With that working, you probably have a black background, like the image above. Have no fear, you’re only halfway there. Next, bring your shutter speed down. If you’ve got live view on your camera, use it. Make sure it’s set to Exposure Simulation or Preview Mode On. As you lower the shutter speed (make it slower), you’ll see more and more of the background. When you’re happy with how the background looks, you’re ready to shoot.
If your shutter speed is really slow, like 1/15th of a second or below, encourage your subject to stay still so they aren’t blurred in the image.
Your background can be an interesting building, a bridge or even just a street. For a really cool look, find somewhere with loads of lights. By using a really shallow aperture these look fantastic out of focus.
Using Continuous Light
If you bring a something to light your subject other than a flash, there’s a different juggling act that needs to happen. First, you’ll probably need a higher ISO. For these shots, set your background exposure first and then introduce the light on the subject.
In the image below I brought in a $ 35 Godox LED video panel. The panel has both brightness and white balance controls from Tungsten to Daylight. It gives a nice soft quality of light and looks natural. Even better is that what you see in the viewfinder is what you’ll get when you shoot, not like flash, where you’re always guessing.

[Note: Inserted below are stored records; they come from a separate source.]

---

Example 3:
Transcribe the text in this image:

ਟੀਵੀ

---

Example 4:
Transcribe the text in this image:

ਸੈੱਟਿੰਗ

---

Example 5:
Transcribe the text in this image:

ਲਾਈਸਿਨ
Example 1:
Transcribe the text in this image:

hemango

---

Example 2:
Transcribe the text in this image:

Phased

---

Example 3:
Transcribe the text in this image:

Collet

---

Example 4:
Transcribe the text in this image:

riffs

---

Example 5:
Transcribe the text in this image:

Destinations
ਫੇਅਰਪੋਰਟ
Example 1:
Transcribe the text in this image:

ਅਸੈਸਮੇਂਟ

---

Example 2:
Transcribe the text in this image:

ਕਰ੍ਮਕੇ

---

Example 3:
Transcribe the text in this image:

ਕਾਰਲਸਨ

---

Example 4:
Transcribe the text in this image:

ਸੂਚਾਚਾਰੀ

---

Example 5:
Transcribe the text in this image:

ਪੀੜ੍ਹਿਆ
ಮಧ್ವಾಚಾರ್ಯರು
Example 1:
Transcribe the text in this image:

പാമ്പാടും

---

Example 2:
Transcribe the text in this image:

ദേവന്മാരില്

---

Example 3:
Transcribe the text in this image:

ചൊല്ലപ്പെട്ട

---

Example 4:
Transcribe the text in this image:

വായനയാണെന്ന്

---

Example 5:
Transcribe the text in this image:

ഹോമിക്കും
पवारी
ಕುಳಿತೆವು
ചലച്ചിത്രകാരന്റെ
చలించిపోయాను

If your light doesn’t have a brightness control, you can move it closer or away from your subject to change the intensity on the subject instead. This applies to using a street light as well. If your subject is bright compared to the background, move them further away from the light to get a better balance.
For this shot, I used a street light across the road as my key light. I moved my subject until I could see a triangle of light on the side of the face opposite the light. A slight tilt of the head helped as well. I chose this spot so I had the railway bridge and cars in the distance out of focus, but the background still retained interest.
Shooting with Style
To go the whole hog, you could get someone to do hair and makeup, as well as getting really stylish clothes to make the shot look even better. You can just use friends and clothes borrowed their wardrobe, but it makes it look properly professional.

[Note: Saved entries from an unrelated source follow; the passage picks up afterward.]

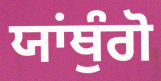
ਯਾਂਥੁੰਗੋ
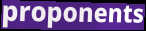
proponents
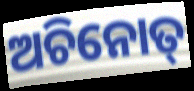
ଅଚିନୋତ୍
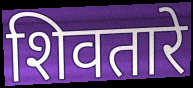
शिवतारे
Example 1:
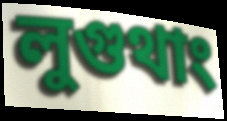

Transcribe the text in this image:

লুগুথাং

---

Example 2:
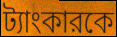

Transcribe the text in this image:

ট্যাংকারকে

Here’s a selection of night portraits that I’ve done and details about how they were made.
The band, Drown, photographed for The Thin Air Magazine. Here I used the Godox AD360 with a 120cm Octa box off to camera right. This post-sunset scene was exposed to capture a good exposure for the clouds, then the flash was set to expose the band correctly. Without flash, the band would have been silhouetted
This photo doesn’t contain a background, but I wanted to create the feel of a busy road. I used two bare-bulb speed lights to give the effect of passing cars lighting from the front and back. In reality, we were on an empty road with no traffic. The backlight was positioned as both a rim light and to add flare.

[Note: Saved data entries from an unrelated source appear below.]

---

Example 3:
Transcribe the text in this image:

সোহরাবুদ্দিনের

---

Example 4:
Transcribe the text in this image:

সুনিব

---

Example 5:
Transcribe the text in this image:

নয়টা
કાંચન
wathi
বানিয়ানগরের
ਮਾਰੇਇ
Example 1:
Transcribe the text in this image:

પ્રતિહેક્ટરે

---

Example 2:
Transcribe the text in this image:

I’ve been doing a series of portraits with a red tulle skirt, so it’s appropriate that I include them here. This was shot using a speed light and a 120cm Octa box. The light was off to camera left to create a loop lighting pattern. I’ve balanced the flash and ambient light to get this exposure. There is a mistake in it though. I really should have used a CTO gel (Color Temperature Orange), or at least a half CTO gel to warm up the color of the flash a little. The flash can look quite blue when shot against tungsten lighting, especially the sodium vapor lights in the background here.
Get out there and try some night portraits
Nothing here will make any difference if you don’t get out there. If you’ve got no gear, you should start with a battery powered LED work light or even one of the Godox LEDP 120C panels (make sure you get a battery as well). Get your camera off automatic too, and give yourself more control!